• **PROBLEM DETAILS**
Reproduce every line of the listing below word for word, omitting the pictures.

• **DATA SECTION**
*** Begin section ***

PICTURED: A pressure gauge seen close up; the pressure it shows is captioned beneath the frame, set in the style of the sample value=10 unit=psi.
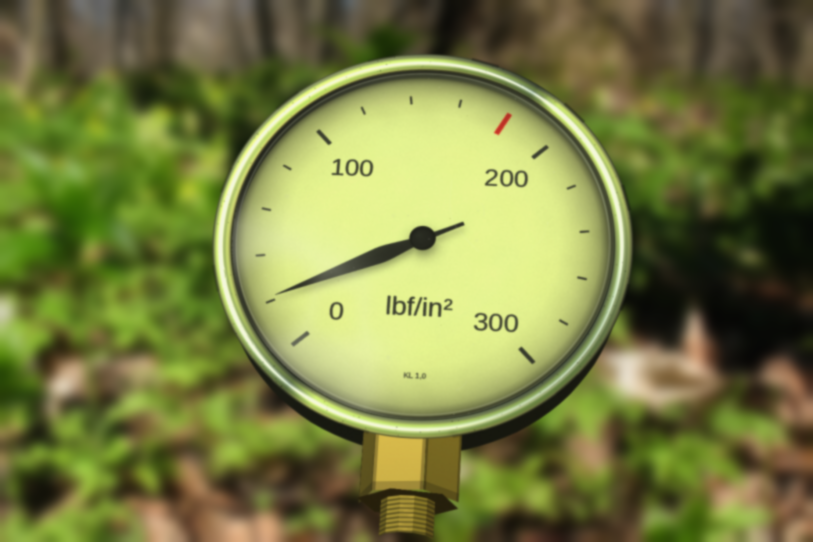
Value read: value=20 unit=psi
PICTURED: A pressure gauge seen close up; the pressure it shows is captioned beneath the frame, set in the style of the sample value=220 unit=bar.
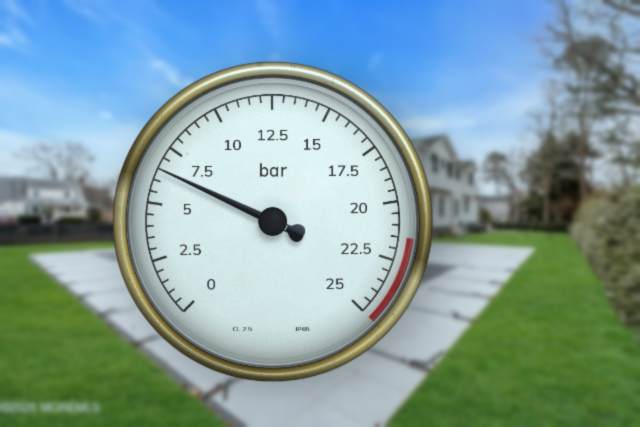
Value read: value=6.5 unit=bar
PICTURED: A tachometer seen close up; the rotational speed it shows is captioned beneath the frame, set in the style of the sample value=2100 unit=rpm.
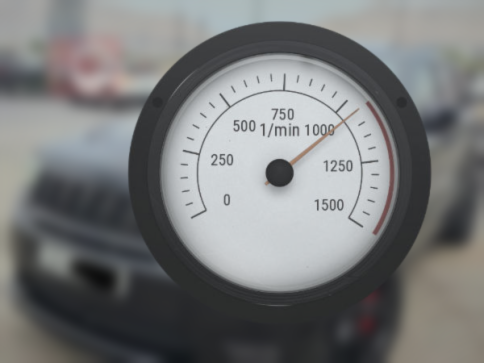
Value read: value=1050 unit=rpm
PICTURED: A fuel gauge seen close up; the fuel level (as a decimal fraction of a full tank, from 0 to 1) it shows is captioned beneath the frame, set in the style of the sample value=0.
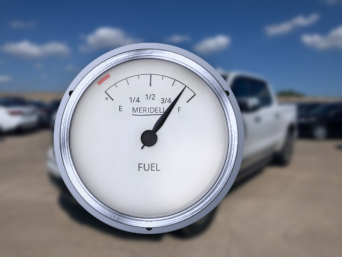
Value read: value=0.875
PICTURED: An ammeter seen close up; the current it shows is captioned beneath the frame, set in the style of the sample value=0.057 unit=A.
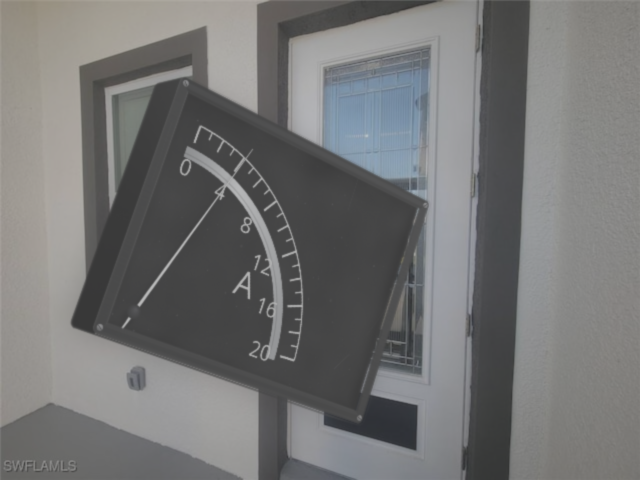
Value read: value=4 unit=A
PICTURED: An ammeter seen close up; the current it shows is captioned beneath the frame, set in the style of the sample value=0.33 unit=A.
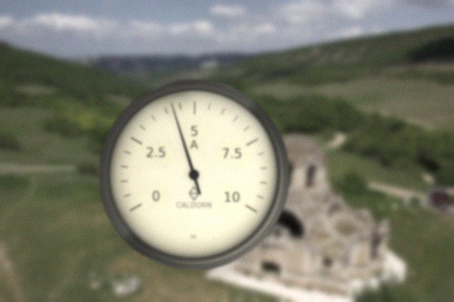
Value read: value=4.25 unit=A
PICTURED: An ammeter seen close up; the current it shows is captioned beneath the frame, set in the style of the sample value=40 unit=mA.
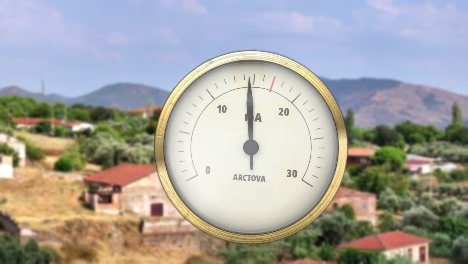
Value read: value=14.5 unit=mA
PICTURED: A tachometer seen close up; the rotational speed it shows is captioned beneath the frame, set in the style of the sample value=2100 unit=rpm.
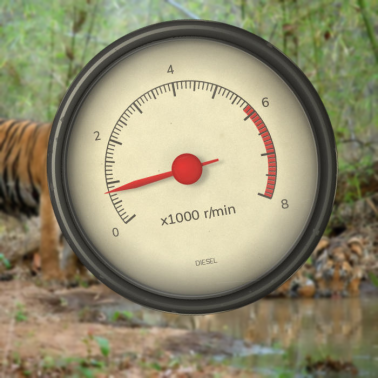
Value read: value=800 unit=rpm
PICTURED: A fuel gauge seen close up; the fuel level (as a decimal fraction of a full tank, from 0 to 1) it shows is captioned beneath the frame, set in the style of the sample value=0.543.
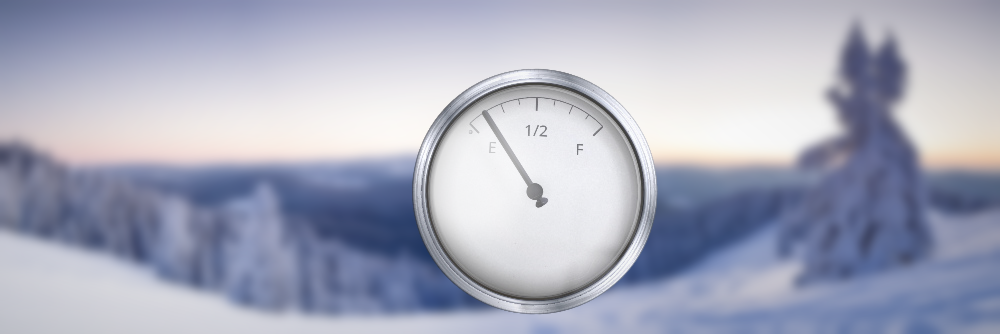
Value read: value=0.125
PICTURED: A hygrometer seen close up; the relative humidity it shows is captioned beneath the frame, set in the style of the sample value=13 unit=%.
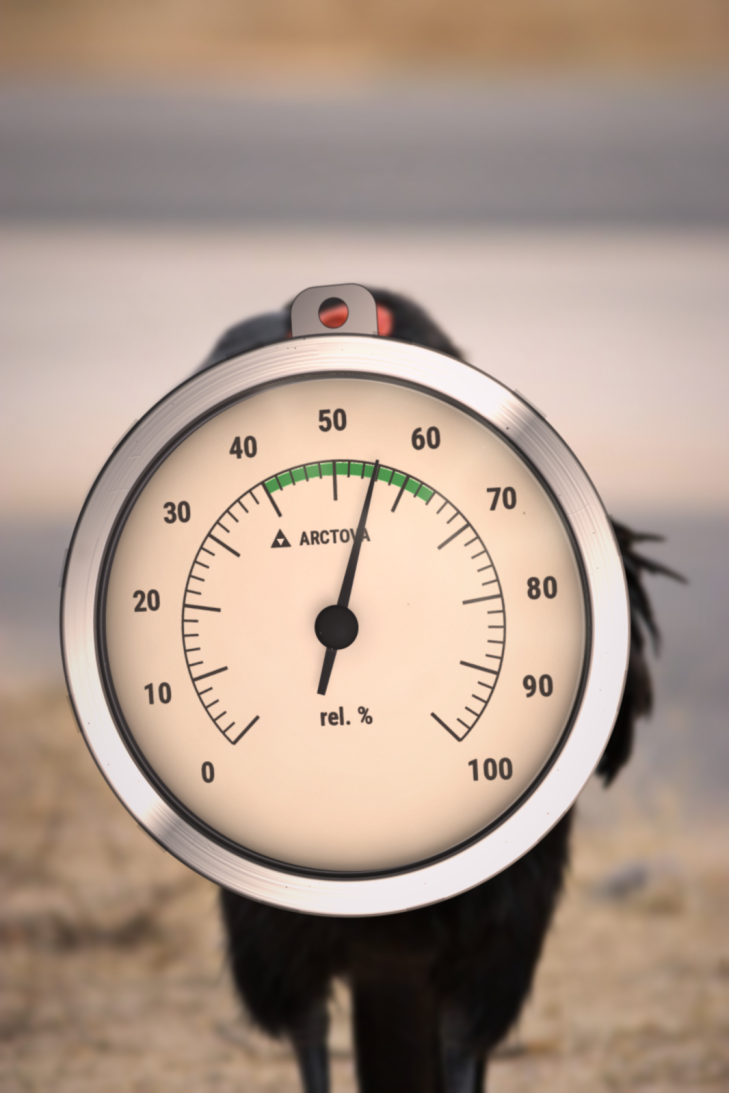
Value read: value=56 unit=%
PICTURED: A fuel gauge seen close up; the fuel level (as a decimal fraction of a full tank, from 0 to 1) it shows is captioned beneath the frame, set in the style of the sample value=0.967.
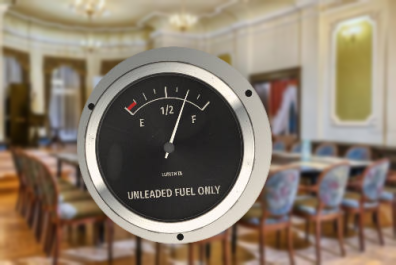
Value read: value=0.75
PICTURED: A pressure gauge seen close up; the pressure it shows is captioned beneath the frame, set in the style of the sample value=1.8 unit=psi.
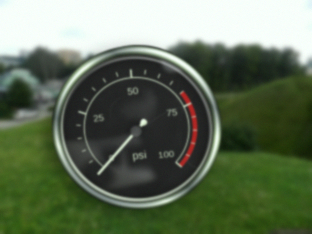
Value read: value=0 unit=psi
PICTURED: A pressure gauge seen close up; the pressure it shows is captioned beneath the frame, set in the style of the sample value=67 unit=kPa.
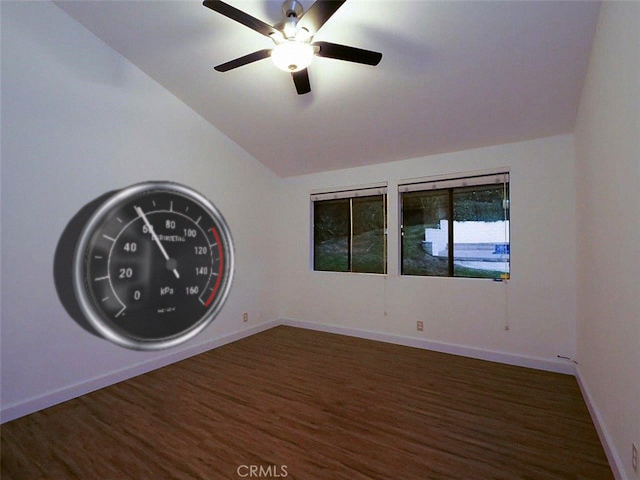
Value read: value=60 unit=kPa
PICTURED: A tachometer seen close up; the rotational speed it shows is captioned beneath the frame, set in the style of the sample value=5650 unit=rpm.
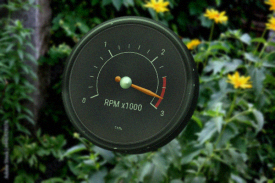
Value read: value=2800 unit=rpm
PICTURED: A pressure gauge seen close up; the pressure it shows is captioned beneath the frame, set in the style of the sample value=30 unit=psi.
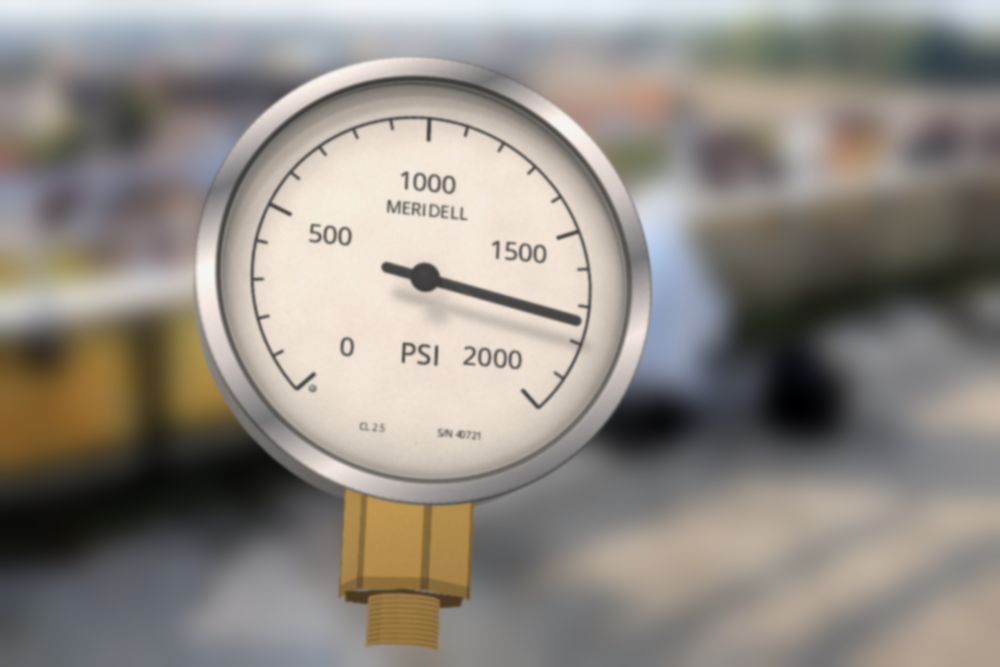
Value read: value=1750 unit=psi
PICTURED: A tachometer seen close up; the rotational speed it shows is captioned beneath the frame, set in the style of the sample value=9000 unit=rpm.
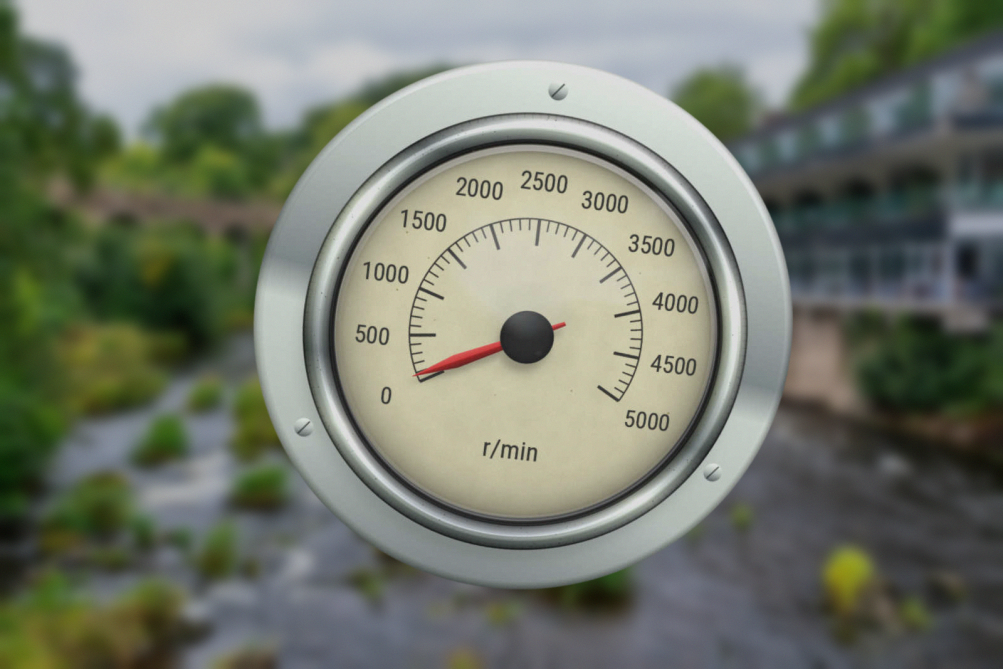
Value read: value=100 unit=rpm
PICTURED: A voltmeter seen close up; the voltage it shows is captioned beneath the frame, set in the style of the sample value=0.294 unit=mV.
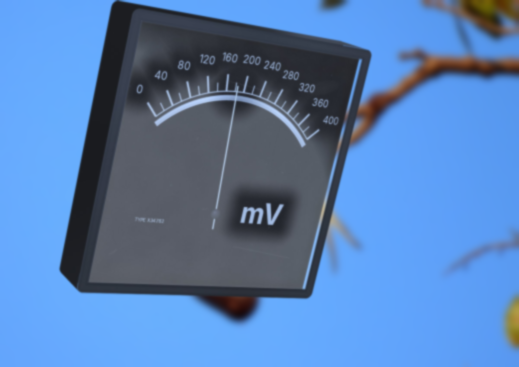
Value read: value=180 unit=mV
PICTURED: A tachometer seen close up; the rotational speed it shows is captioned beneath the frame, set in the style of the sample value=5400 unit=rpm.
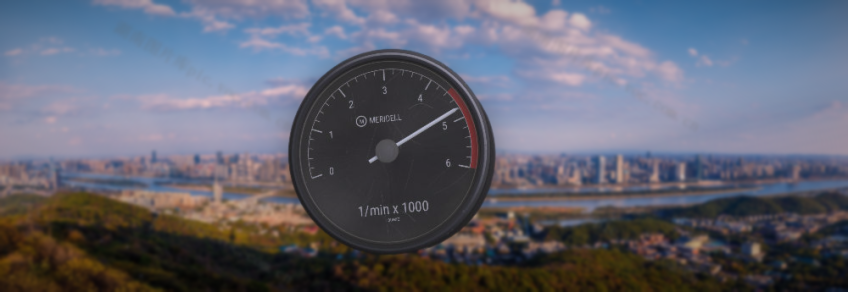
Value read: value=4800 unit=rpm
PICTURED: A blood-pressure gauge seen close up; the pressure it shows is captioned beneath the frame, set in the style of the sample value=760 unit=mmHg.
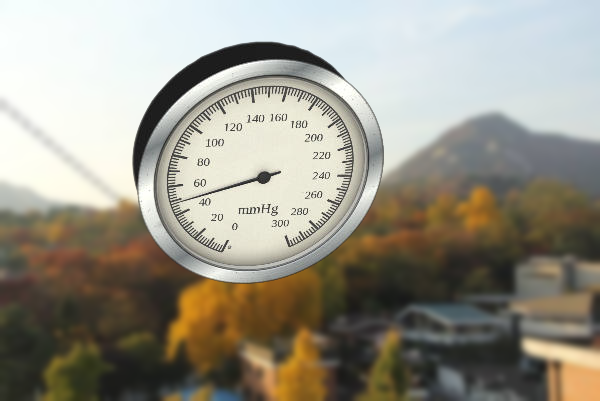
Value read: value=50 unit=mmHg
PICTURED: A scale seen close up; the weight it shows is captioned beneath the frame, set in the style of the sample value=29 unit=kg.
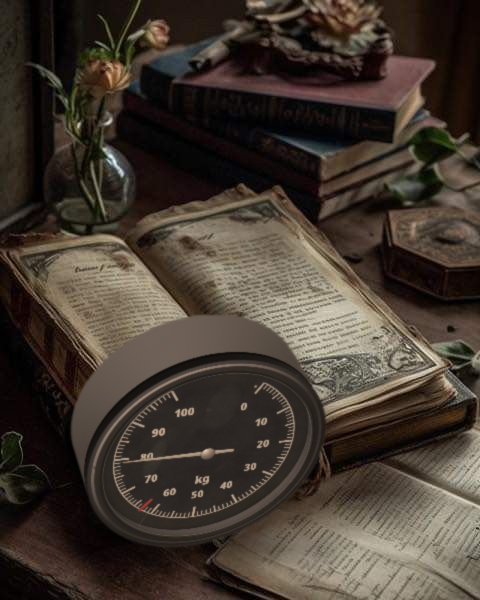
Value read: value=80 unit=kg
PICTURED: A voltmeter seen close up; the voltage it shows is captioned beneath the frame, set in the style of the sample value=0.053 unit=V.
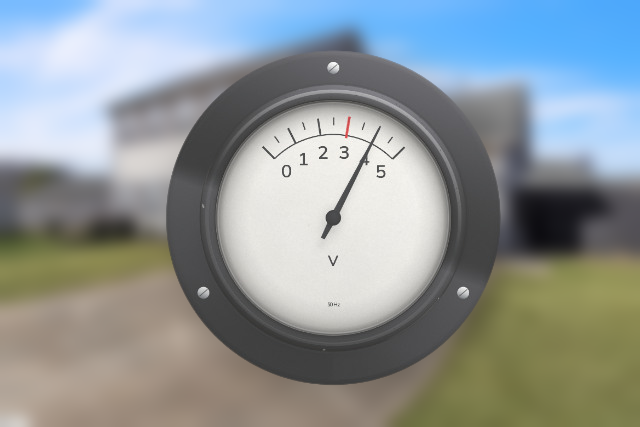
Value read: value=4 unit=V
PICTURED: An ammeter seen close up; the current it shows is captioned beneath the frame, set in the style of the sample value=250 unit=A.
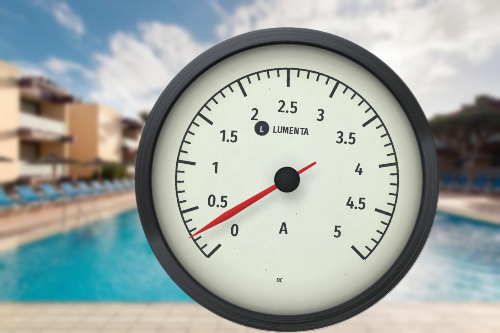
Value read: value=0.25 unit=A
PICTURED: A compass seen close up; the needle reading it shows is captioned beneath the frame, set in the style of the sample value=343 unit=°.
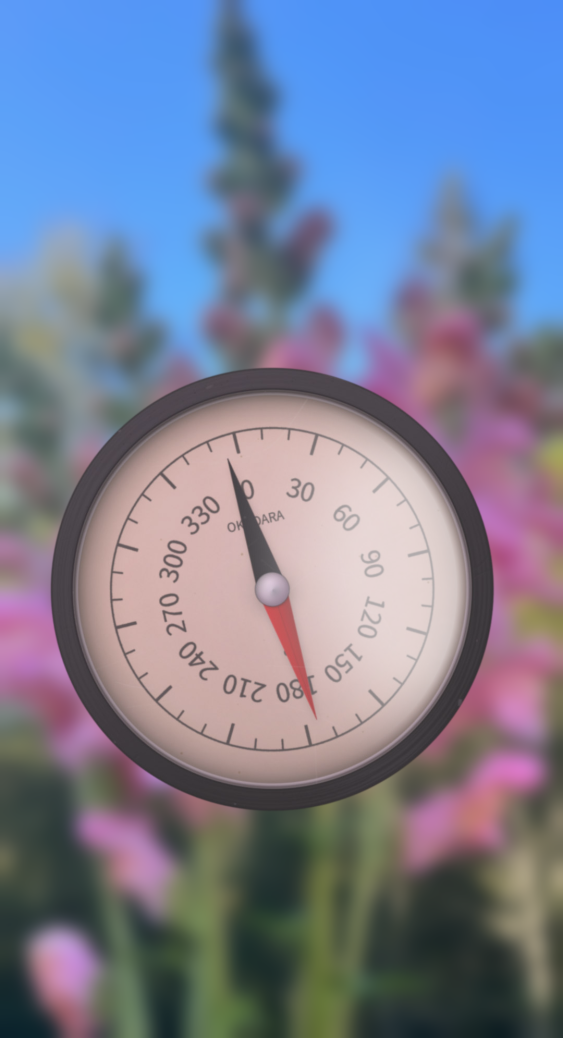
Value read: value=175 unit=°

*** End section ***

• **ANSWER FOR THE TASK**
PICTURED: A pressure gauge seen close up; the pressure it shows is captioned beneath the frame, set in the style of the sample value=10 unit=psi.
Value read: value=20 unit=psi
PICTURED: A pressure gauge seen close up; the pressure it shows is captioned beneath the frame, set in the style of the sample value=220 unit=bar.
Value read: value=6.5 unit=bar
PICTURED: A tachometer seen close up; the rotational speed it shows is captioned beneath the frame, set in the style of the sample value=2100 unit=rpm.
Value read: value=1050 unit=rpm
PICTURED: A fuel gauge seen close up; the fuel level (as a decimal fraction of a full tank, from 0 to 1) it shows is captioned beneath the frame, set in the style of the sample value=0.
Value read: value=0.875
PICTURED: An ammeter seen close up; the current it shows is captioned beneath the frame, set in the style of the sample value=0.057 unit=A.
Value read: value=4 unit=A
PICTURED: An ammeter seen close up; the current it shows is captioned beneath the frame, set in the style of the sample value=0.33 unit=A.
Value read: value=4.25 unit=A
PICTURED: An ammeter seen close up; the current it shows is captioned beneath the frame, set in the style of the sample value=40 unit=mA.
Value read: value=14.5 unit=mA
PICTURED: A tachometer seen close up; the rotational speed it shows is captioned beneath the frame, set in the style of the sample value=2100 unit=rpm.
Value read: value=800 unit=rpm
PICTURED: A fuel gauge seen close up; the fuel level (as a decimal fraction of a full tank, from 0 to 1) it shows is captioned beneath the frame, set in the style of the sample value=0.543.
Value read: value=0.125
PICTURED: A hygrometer seen close up; the relative humidity it shows is captioned beneath the frame, set in the style of the sample value=13 unit=%.
Value read: value=56 unit=%
PICTURED: A fuel gauge seen close up; the fuel level (as a decimal fraction of a full tank, from 0 to 1) it shows is captioned beneath the frame, set in the style of the sample value=0.967.
Value read: value=0.75
PICTURED: A pressure gauge seen close up; the pressure it shows is captioned beneath the frame, set in the style of the sample value=1.8 unit=psi.
Value read: value=0 unit=psi
PICTURED: A pressure gauge seen close up; the pressure it shows is captioned beneath the frame, set in the style of the sample value=67 unit=kPa.
Value read: value=60 unit=kPa
PICTURED: A tachometer seen close up; the rotational speed it shows is captioned beneath the frame, set in the style of the sample value=5650 unit=rpm.
Value read: value=2800 unit=rpm
PICTURED: A pressure gauge seen close up; the pressure it shows is captioned beneath the frame, set in the style of the sample value=30 unit=psi.
Value read: value=1750 unit=psi
PICTURED: A tachometer seen close up; the rotational speed it shows is captioned beneath the frame, set in the style of the sample value=9000 unit=rpm.
Value read: value=100 unit=rpm
PICTURED: A voltmeter seen close up; the voltage it shows is captioned beneath the frame, set in the style of the sample value=0.294 unit=mV.
Value read: value=180 unit=mV
PICTURED: A tachometer seen close up; the rotational speed it shows is captioned beneath the frame, set in the style of the sample value=5400 unit=rpm.
Value read: value=4800 unit=rpm
PICTURED: A blood-pressure gauge seen close up; the pressure it shows is captioned beneath the frame, set in the style of the sample value=760 unit=mmHg.
Value read: value=50 unit=mmHg
PICTURED: A scale seen close up; the weight it shows is captioned beneath the frame, set in the style of the sample value=29 unit=kg.
Value read: value=80 unit=kg
PICTURED: A voltmeter seen close up; the voltage it shows is captioned beneath the frame, set in the style of the sample value=0.053 unit=V.
Value read: value=4 unit=V
PICTURED: An ammeter seen close up; the current it shows is captioned beneath the frame, set in the style of the sample value=250 unit=A.
Value read: value=0.25 unit=A
PICTURED: A compass seen close up; the needle reading it shows is captioned beneath the frame, set in the style of the sample value=343 unit=°.
Value read: value=175 unit=°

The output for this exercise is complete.